Namespace Lucene.Net.Analysis.Hunspell

Stemming TokenFilter using a Java implementation of the Hunspell stemming algorithm.

Dictionaries can be found on OpenOffice's wiki

Classes

Dictionary

In-memory structure for the dictionary (.dic) and affix (.aff) data of a hunspell dictionary.

Lucene.Net.Analysis.TokenFilter that uses hunspell affix rules and words to stem tokens.
Since hunspell supports a word having multiple stems, this filter can emit multiple tokens for each consumed token

Note: This filter is aware of the Lucene.Net.Analysis.TokenAttributes.KeywordAttribute.
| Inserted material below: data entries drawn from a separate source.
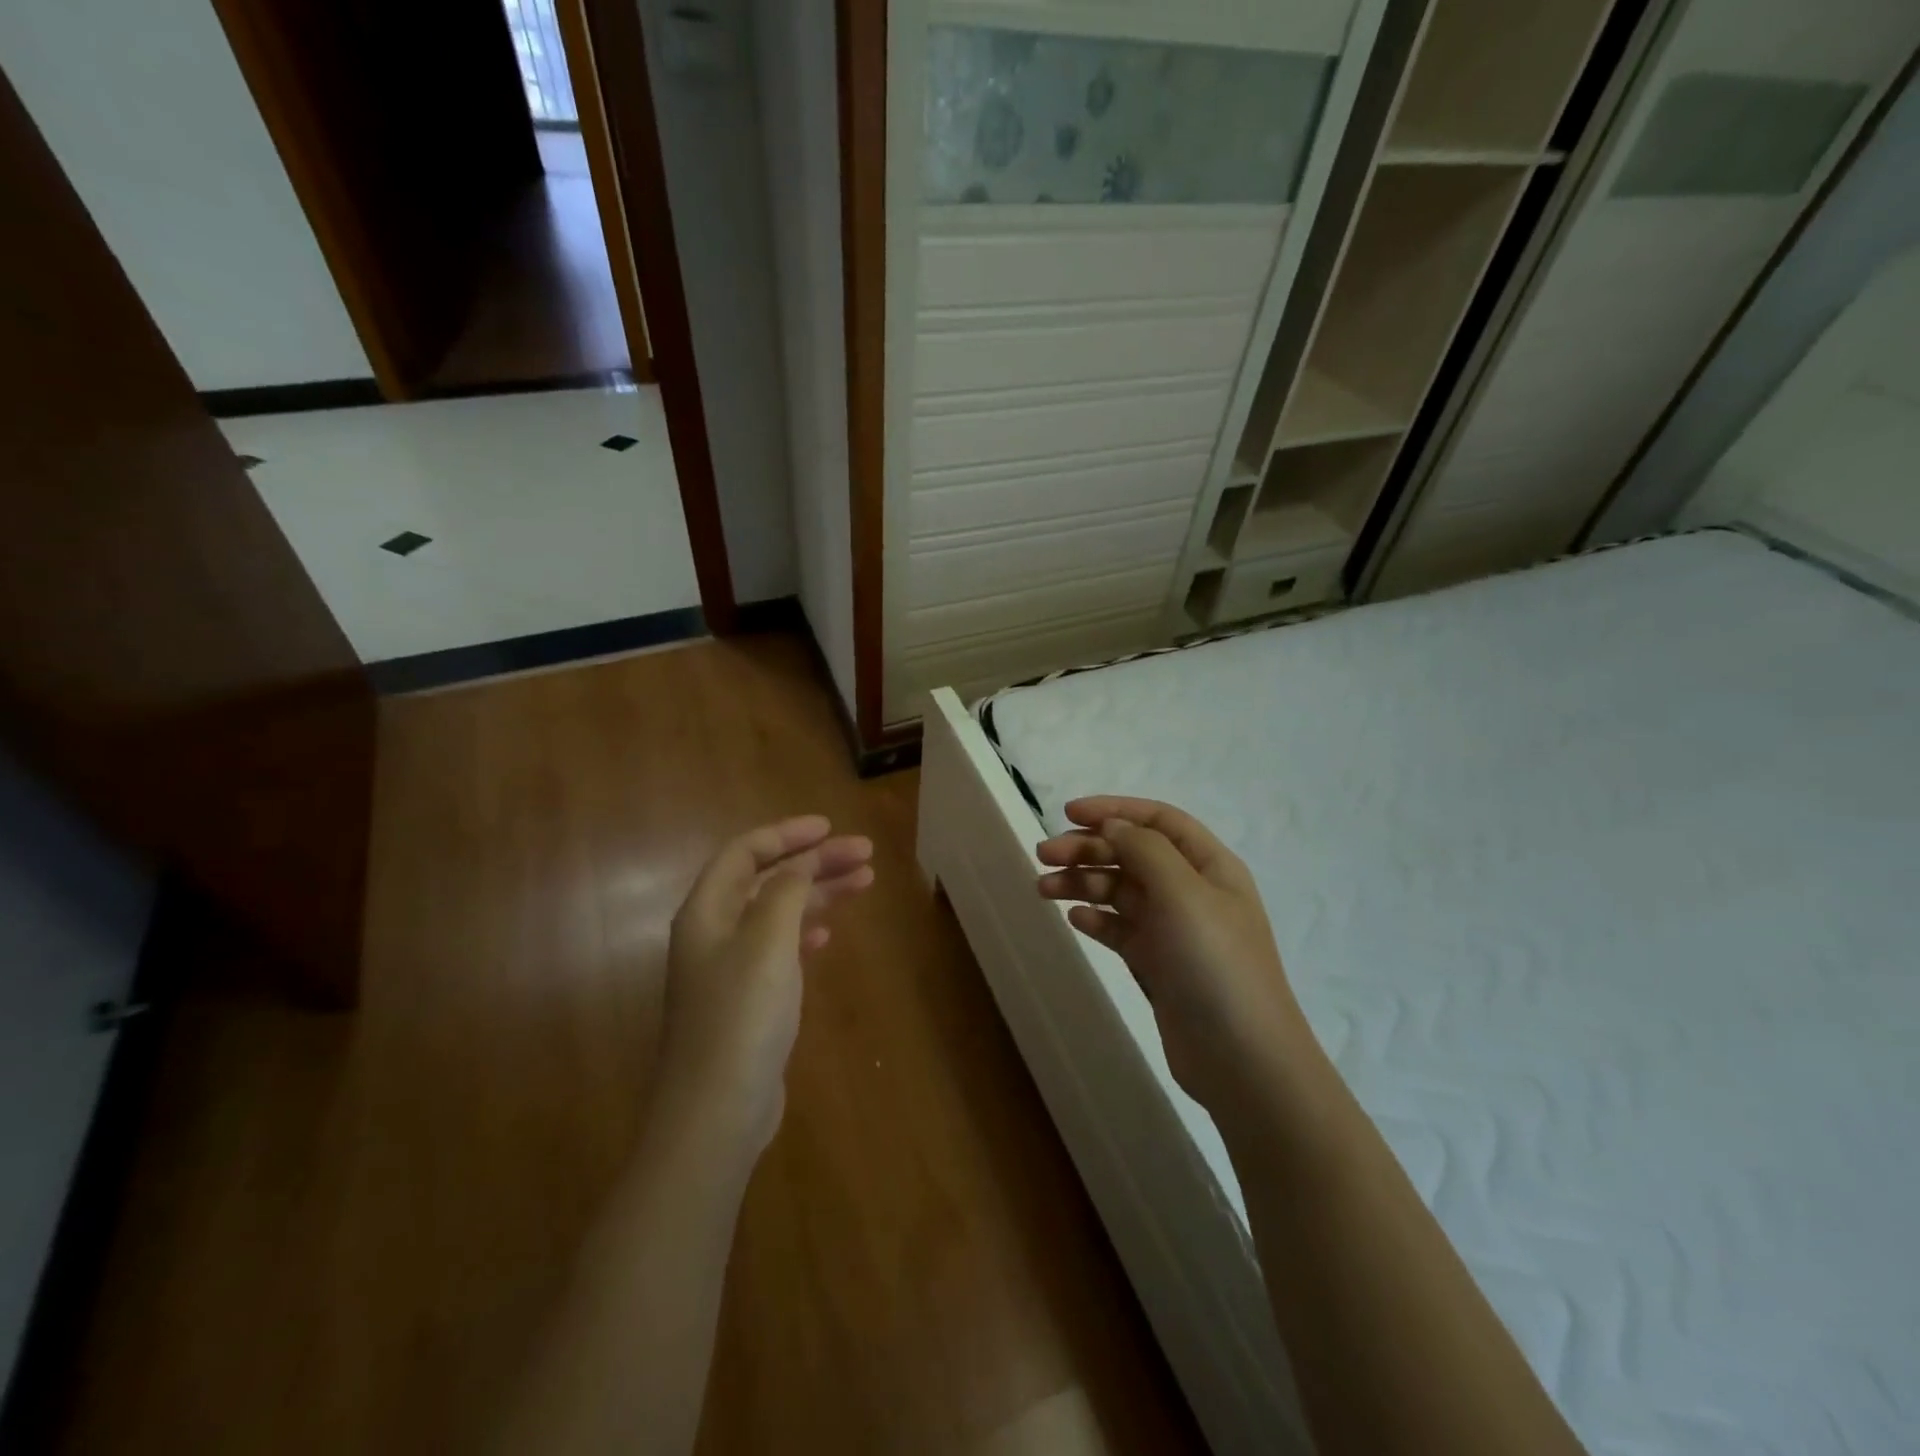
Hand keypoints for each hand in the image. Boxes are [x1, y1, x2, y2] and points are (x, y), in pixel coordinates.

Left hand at [660, 816, 873, 1148]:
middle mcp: (713, 933)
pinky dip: (806, 932)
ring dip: (818, 894)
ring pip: (778, 913)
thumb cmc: (741, 1015)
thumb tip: (801, 864)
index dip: (787, 834)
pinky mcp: (747, 1001)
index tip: (830, 828)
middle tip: (864, 855)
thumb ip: (786, 891)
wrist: (716, 1111)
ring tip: (863, 883)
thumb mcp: (767, 940)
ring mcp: (729, 969)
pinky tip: (829, 935)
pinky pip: (779, 948)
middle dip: (815, 862)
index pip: (745, 852)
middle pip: (767, 880)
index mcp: (707, 911)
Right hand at [1037, 797, 1307, 1115]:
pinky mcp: (1159, 963)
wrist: (1242, 1059)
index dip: (1114, 810)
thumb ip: (1145, 850)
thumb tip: (1113, 825)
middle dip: (1088, 848)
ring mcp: (1175, 929)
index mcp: (1209, 865)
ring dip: (1083, 883)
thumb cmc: (1216, 965)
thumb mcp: (1183, 894)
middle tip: (1042, 855)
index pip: (1158, 820)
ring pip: (1121, 891)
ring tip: (1043, 889)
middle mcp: (1192, 890)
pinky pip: (1120, 929)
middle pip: (1133, 854)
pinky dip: (1096, 919)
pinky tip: (1074, 920)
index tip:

To prevent certain terms from being passed to the stemmer IsKeyword should be set to true in a previous Lucene.Net.Analysis.TokenStream. Note: For including the original term as well as the stemmed version, see KeywordRepeatFilterFactory

Note

This API is experimental and might change in incompatible ways in the next release.

HunspellStemFilterFactory

TokenFilterFactory that creates instances of HunspellStemFilter. Example config for British English:

<filter class="solr.HunspellStemFilterFactory"
        dictionary="en_GB.dic,my_custom.dic"
        affix="en_GB.aff" 
        ignoreCase="false"
        longestOnly="false" />

Both parameters dictionary and affix are mandatory. Dictionaries for many languages are available through the OpenOffice project.

See http://wiki.apache.org/solr/Hunspell

Note

This API is experimental and might change in incompatible ways in the next release.